5. Have any neurological illnesses to include, but not limited to, seizure disorders, frequent migraine, multiple sclerosis, movement disorders, or CVA, CNS tumor Justification: CNS diseases alter CNS function and, possibly, the neuronal-vascular coupling that forms the basis of the BOLD fMRI signal to be used in this study. Assessment tool(s): History and physical examination by a qualified IRP clinician, urine drug screening for anticonvulsants not disclosed by history.
6. Have an abnormality on screening MRI scans that would place the participant at increased risk from blood pressure elevations related to protocol procedures (methylphenidate injections) or would impair the quality of data gathered on the participant. Assessment tool(s): The following MRI scans will be obtained: sagittal T1, axial T2, axial FLAIR, diffusion weighted image, MR angiography, Circle of Willis. (about 15 minutes).

7. Have other major medical illnesses likely to interfere with study results or safety of an individual during participation. Justification: Many illness not covered here may increase risk or alter important outcome measures. Assessment tool(s): History and physical examination by a qualified IRP clinician and CBC, urinalysis, NIDA chemistry panel (liver function tests, electrolytes, kidney function). The following individual laboratory results will independently disqualify individuals. The MAI will retain discretion to exclude at less extreme values, depending on the clinical presentation.

   • Cholesterol > 250 mg/dl
   • Hemoglobin < 10.5 g/dl
   • WBC < 2400/microl
   • LFTs > 3 times normal
   • HCG positive
   • Serum glucose > 200 mg/dl
   • Urine protein > 1 plus

   Serum glucose over 140 mg/dl will be followed up with a fasting serum glucose. Those with fasting glucose below 100 mg/dl may be considered for the protocol. Others will be rejected and referred for work up. MAI will make the final judgment on any questionable lab results.

8. Have any current major psychiatric disorders to include, but not limited to, mood, anxiety, psychotic disorders, or substance-induced psychiatric disorders Justification: Psychiatric disorders involve the CNS and, therefore, can be expected to alter the fMRI measures being used in this study.
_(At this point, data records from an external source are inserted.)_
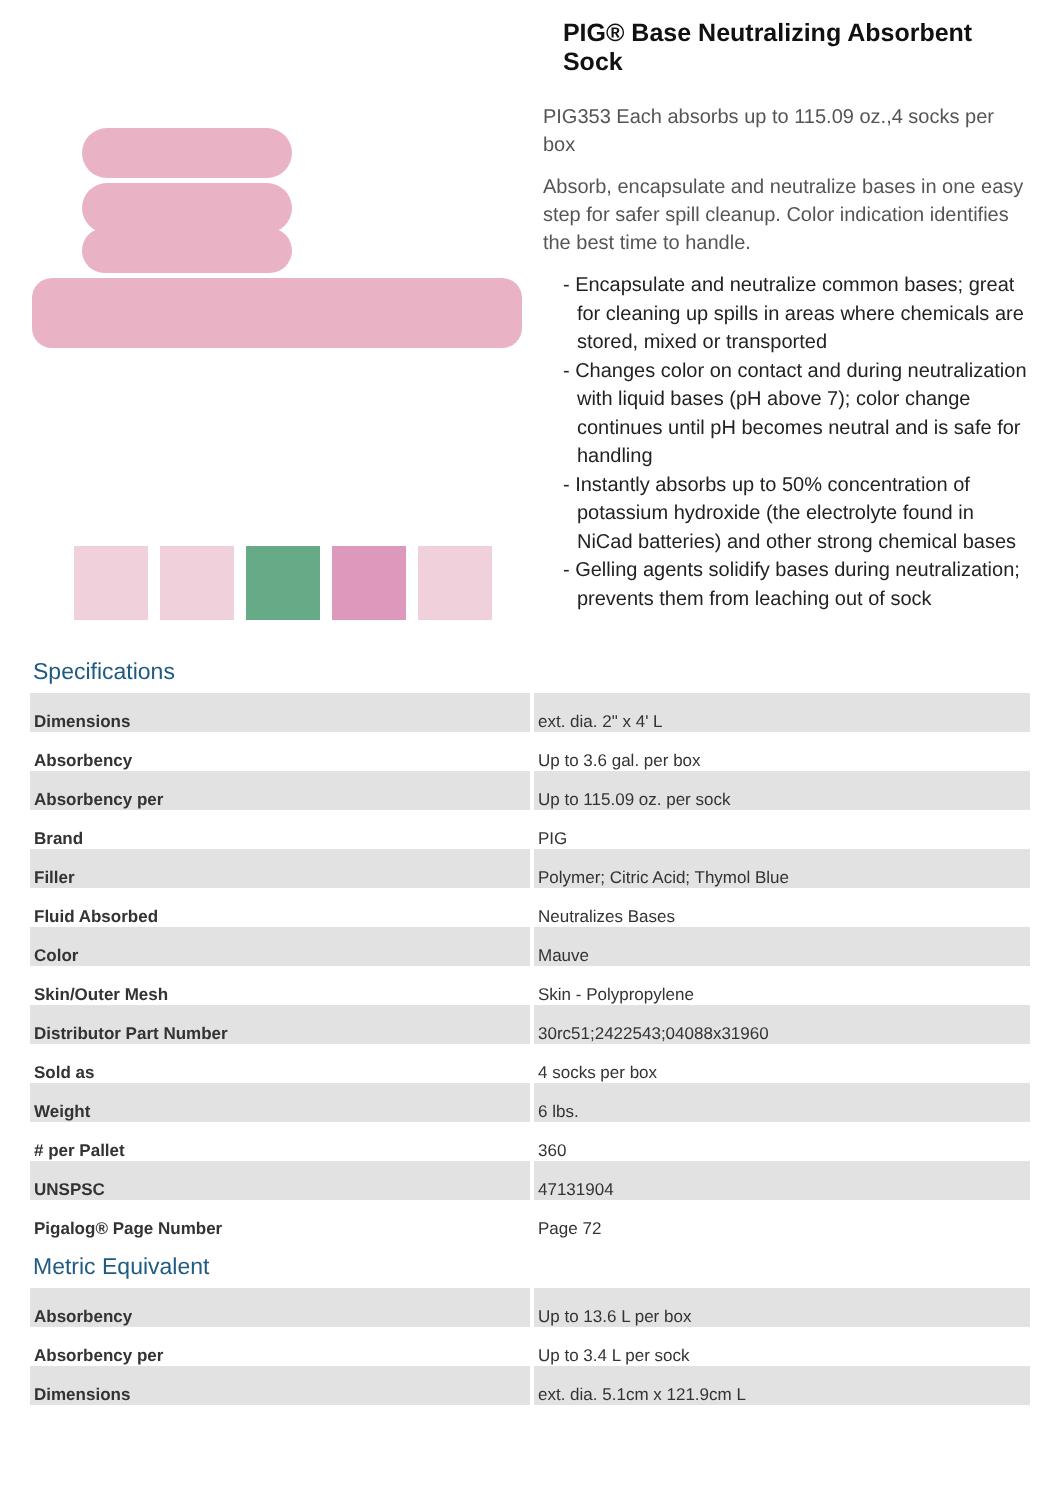PIG® Base Neutralizing Absorbent Sock
PIG353 Each absorbs up to 115.09 oz.,4 socks per box
Absorb, encapsulate and neutralize bases in one easy step for safer spill cleanup. Color indication identifies the best time to handle.
- Encapsulate and neutralize common bases; great for cleaning up spills in areas where chemicals are stored, mixed or transported
- Changes color on contact and during neutralization with liquid bases (pH above 7); color change continues until pH becomes neutral and is safe for handling
- Instantly absorbs up to 50% concentration of potassium hydroxide (the electrolyte found in NiCad batteries) and other strong chemical bases
- Gelling agents solidify bases during neutralization; prevents them from leaching out of sock
Specifications
| Dimensions | ext. dia. 2" x 4' L |
| Absorbency | Up to 3.6 gal. per box |
| Absorbency per | Up to 115.09 oz. per sock |
| Brand | PIG |
| Filler | Polymer; Citric Acid; Thymol Blue |
| Fluid Absorbed | Neutralizes Bases |
| Color | Mauve |
| Skin/Outer Mesh | Skin - Polypropylene |
| Distributor Part Number | 30rc51;2422543;04088x31960 |
| Sold as | 4 socks per box |
| Weight | 6 lbs. |
| # per Pallet | 360 |
| UNSPSC | 47131904 |
| Pigalog® Page Number | Page 72 |
Metric Equivalent
| Absorbency | Up to 13.6 L per box |
| Absorbency per | Up to 3.4 L per sock |
| Dimensions | ext. dia. 5.1cm x 121.9cm L |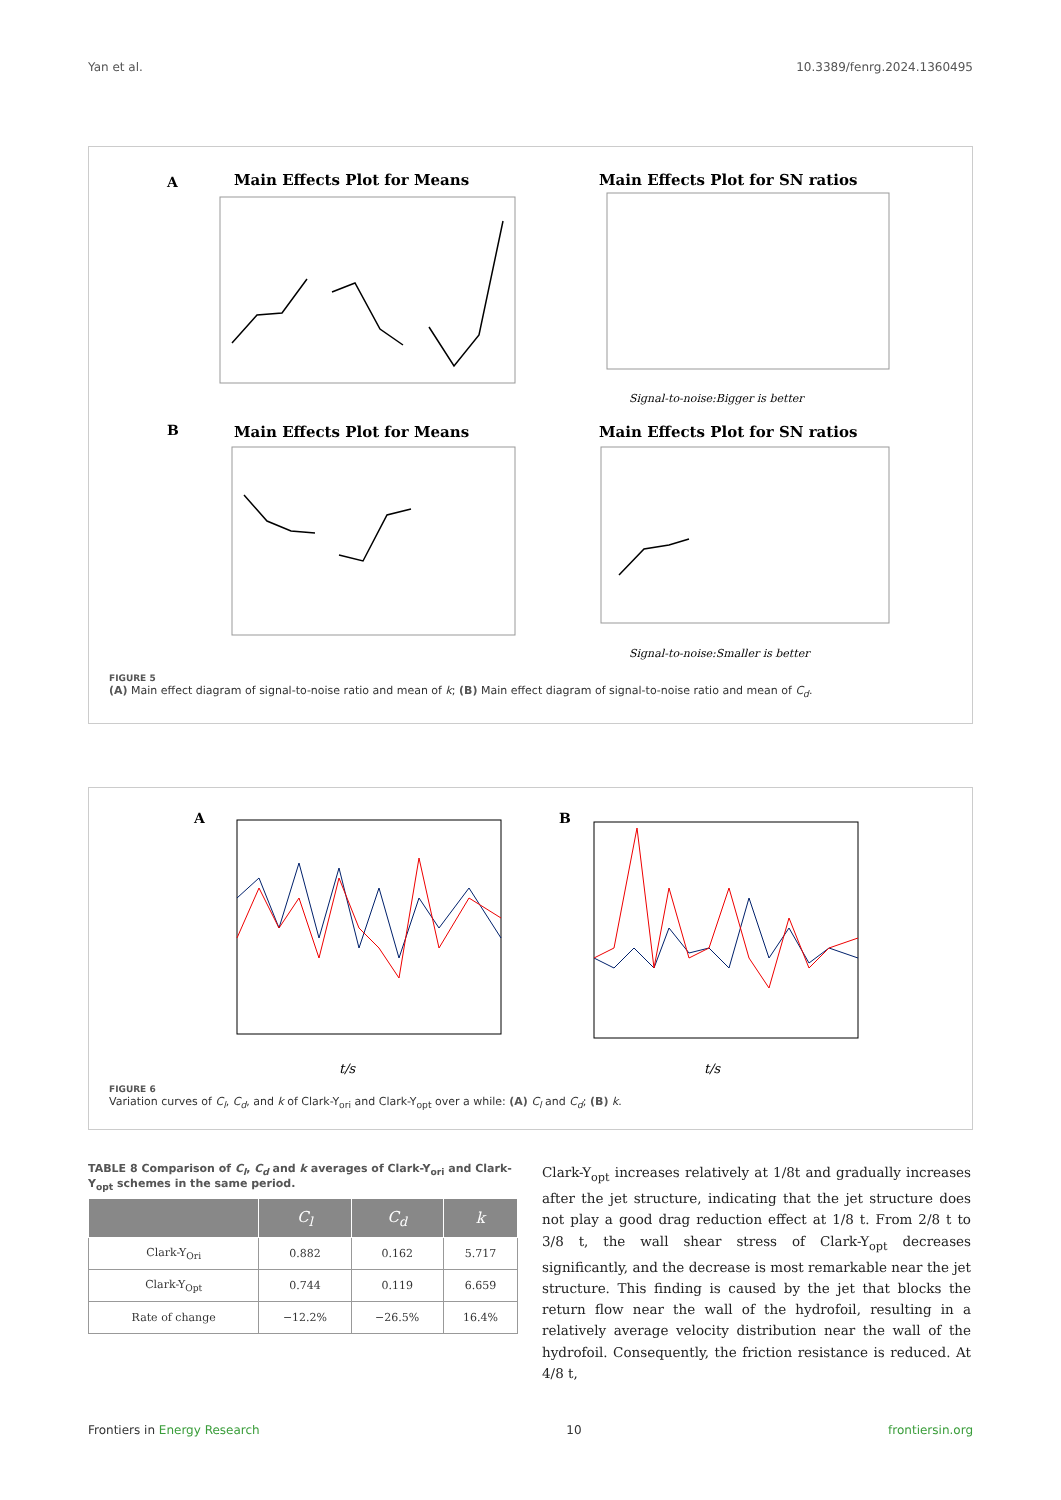Yan et al. 10.3389/fenrg.2024.1360495
A
Main Effects Plot for Means
Main Effects Plot for SN ratios
Signal-to-noise:Bigger is better
B
Main Effects Plot for Means
Main Effects Plot for SN ratios
Signal-to-noise:Smaller is better
FIGURE 5
(A) Main effect diagram of signal-to-noise ratio and mean of k; (B) Main effect diagram of signal-to-noise ratio and mean of C<sub>d</sub>.
A
t/s
B
t/s
FIGURE 6
Variation curves of C<sub>l</sub>, C<sub>d</sub>, and k of Clark-Y<sub>ori</sub> and Clark-Y<sub>opt</sub> over a while: (A) C<sub>l</sub> and C<sub>d</sub>; (B) k.
TABLE 8 Comparison of C<sub>l</sub>, C<sub>d</sub> and k averages of Clark-Y<sub>ori</sub> and Clark-Y<sub>opt</sub> schemes in the same period.
| | C<sub>l</sub> | C<sub>d</sub> | k |
| --- | --- | --- | --- |
| Clark-Y<sub>Ori</sub> | 0.882 | 0.162 | 5.717 |
| Clark-Y<sub>Opt</sub> | 0.744 | 0.119 | 6.659 |
| Rate of change | −12.2% | −26.5% | 16.4% |
Clark-Y<sub>opt</sub> increases relatively at 1/8t and gradually increases after the jet structure, indicating that the jet structure does not play a good drag reduction effect at 1/8 t. From 2/8 t to 3/8 t, the wall shear stress of Clark-Y<sub>opt</sub> decreases significantly, and the decrease is most remarkable near the jet structure. This finding is caused by the jet that blocks the return flow near the wall of the hydrofoil, resulting in a relatively average velocity distribution near the wall of the hydrofoil. Consequently, the friction resistance is reduced. At 4/8 t,
Frontiers in Energy Research 10 frontiersin.org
Assessment tool(s): Computerized SCID-NP and ASRS (adult ADHD self-report scale) confirmed by clinician interview.
9. Regularly use any prescription, over-the-counter or herbal medication that may alter CNS function, cardiovascular function or neuronal-vascular coupling. Justification: Compounds that alter BOLD signal will alter the primary measure used in the study. Assessment tool(s): History and comprehensive urine drug screening to detect antidepressants, benzodiazepines, antipsychotics, anticonvulsants, barbiturates and other common medications and drugs of abuse.
10. Are lactating. Justification: Avoidance of possible exposure of an infant to methylphenidate. Assessment tool(s): Clinical interview.
11. cognitively impaired or learning disabled. Justification: cognitive impairment and learning disabilities are associated with alterations in brain regions used to accomplish tasks, and, therefore, may introduce significant variably into the data. In addition, cognitive impairment may affect ability to give informed consent. Assessment tool(s): History of known learning disability or cognitive impairment. Vocabulary subtest of the WASI will be given. IQ estimate must be over 85 (corresponding to a vocabulary subtest score > 48). In cases of suspected non-verbal learning disability or mild verbal deficit, a full WASI may be given to obtain a more robust estimate of IQ.